横浜ノースドック。すべて「江戸前」と言われる皇居前の海から見て説明します。右側に大田区・羽田空港があり、その先に横浜市中区山下公園があり突き当りになります。そこからもうちょっと行くと、米海軍など横須賀基地で原子力空母があり、その右に小泉純一郎邸があります。ずっと手前の山下公園よりさらに手前に埋立地「みなとみらい21」があり内陸側にはスガさんのタワーマンションもあります。東京駅直通のJR東海道・京浜東北線の横浜駅・桜木町駅から海向かって歩いて10分超でしょう。道がないので歩いていけませんが、そこから海側に同じ距離ぐらい出たところにある50万平方メートルの国有地・市有地・民有地で、太平洋戦争後長く米陸軍が接収・占有している荷揚げ港としています。ここは瑞穂ふ頭と呼ばれ、連続した出田町ふ頭は「デルモンテ・ファーイーストインク」(本社・東京恵比寿)が独占して首都圏のスーパーに並ぶバナナを輸入している大物流拠点です。

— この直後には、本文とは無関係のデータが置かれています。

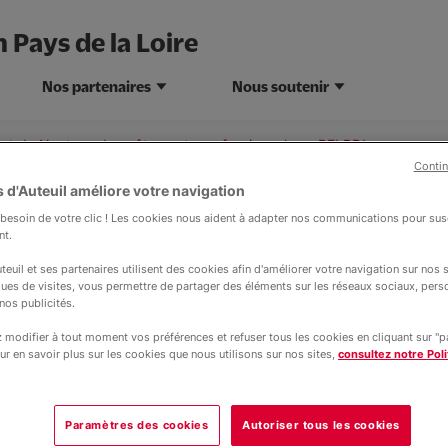
 Pays de la Loire
Nos partenaires
Nous soutenir
rt de Nantes : don vêtements professionnels au PFI PDL
Contin
 d'Auteuil améliore votre navigation
esoin de votre clic ! Les cookies nous aident à adapter nos communications pour susc
nt.
Actualité
26 janvier 2026
actualités
teuil et ses partenaires utilisent des cookies afin d'améliorer votre navigation sur nos si
ques de visites, vous permettre de partager des éléments sur les réseaux sociaux, pers
t de Nantes : don v
nos publicités.
modifier à tout moment vos préférences et refuser tous les cookies en cliquant sur "
ofessionnels au PFI 
ur en savoir plus sur les cookies que nous utilisons sur nos sites,
consultez notre Poli
 👏 à l'
Aéroport Nantes Atlantique
(
Paramètres des cookies
Autoriser tous les cookies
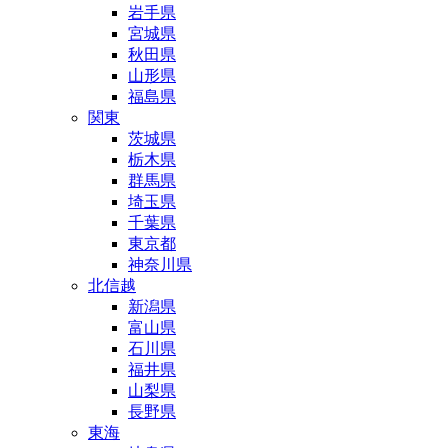
岩手県
宮城県
秋田県
山形県
福島県
関東
茨城県
栃木県
群馬県
埼玉県
千葉県
東京都
神奈川県
北信越
新潟県
富山県
石川県
福井県
山梨県
長野県
東海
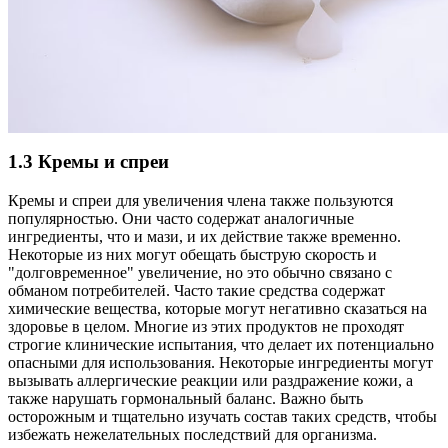
1.3 Кремы и спреи
Кремы и спреи для увеличения члена также пользуются
популярностью. Они часто содержат аналогичные
ингредиенты, что и мази, и их действие также временно.
Некоторые из них могут обещать быструю скорость и
"долговременное" увеличение, но это обычно связано с
обманом потребителей. Часто такие средства содержат
химические вещества, которые могут негативно сказаться на
здоровье в целом. Многие из этих продуктов не проходят
строгие клинические испытания, что делает их потенциально
опасными для использования. Некоторые ингредиенты могут
вызывать аллергические реакции или раздражение кожи, а
также нарушать гормональный баланс. Важно быть
осторожным и тщательно изучать состав таких средств, чтобы
избежать нежелательных последствий для организма.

この横浜ノースドックから、米陸軍揚陸部隊が、中央区築地から揚陸して皇居・官邸をめざしたら、1時間以内に陛下や首相が身柄を拘束されかねません。赤坂プレスセンターどころではない、「匕首(あいくち)」となりそうです。
これはおそろしいことです。
東京から見て同じ神奈川区でずっと内陸の「ミルク・プラント」は2000年に返還されました。かなり奥地になりますが、上瀬谷通信施設も返還され、博覧会の特措法がきょねんの国土交通委員会で審議・可決。それに前後して、半世紀にわたりなかなか全面返還されなかったのが横浜ノースドック。「そういえばノースドックの返還交渉の話も最近は話題にならなくなったね」という地元政界で、いきなり「春までに280人の揚陸部隊常駐」という出たら、一瞬、不意を突かれた後に、驚天動地になるのは当然です。不意をつくというのは、2+2の日本防衛省のことですが。

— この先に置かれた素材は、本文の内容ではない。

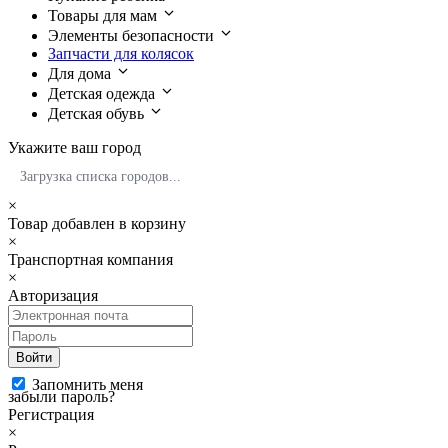
Товары для мам
Элементы безопасности
Запчасти для колясок
Для дома
Детская одежда
Детская обувь
Укажите ваш город
Загрузка списка городов...
×
Товар добавлен в корзину
×
Транспортная компания
×
Авторизация
Войти
Запомнить меня
забыли пароль?
Регистрация
×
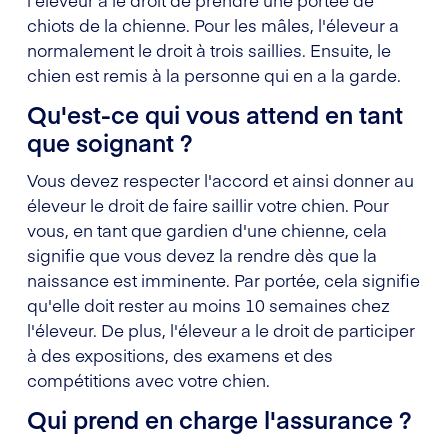
chiots de la chienne. Pour les mâles, l'éleveur a
normalement le droit à trois saillies. Ensuite, le
chien est remis à la personne qui en a la garde.
Qu'est-ce qui vous attend en tant
que soignant ?
Vous devez respecter l'accord et ainsi donner au
éleveur le droit de faire saillir votre chien. Pour
vous, en tant que gardien d'une chienne, cela
signifie que vous devez la rendre dès que la
naissance est imminente. Par portée, cela signifie
qu'elle doit rester au moins 10 semaines chez
l'éleveur. De plus, l'éleveur a le droit de participer
à des expositions, des examens et des
compétitions avec votre chien.
Qui prend en charge l'assurance ?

私も2014年7月以降、ネットウヨから国際情勢を知らないとか、時々叩かれましたが、皇居から1時間以内に米陸軍揚陸部隊が常駐することが急に決まるなど、ネットウヨも責任をとってほしいというところです。
来週からの国会は「防衛増税反対・安全保障予算委員会」となりますので、野党はパネルをつくったていねいな議論をすることになります。共産党神奈川県委員会は先週末から、横断幕をつくって反対運動をしています。
鳩山由紀夫政権の辺野古新基地(辺野古代替施設)建設をめぐってのSNSなどでの世論の動揺もありますが、新基地建設どころか、既存港湾施設に揚陸部隊配備ですから、ことは重大です。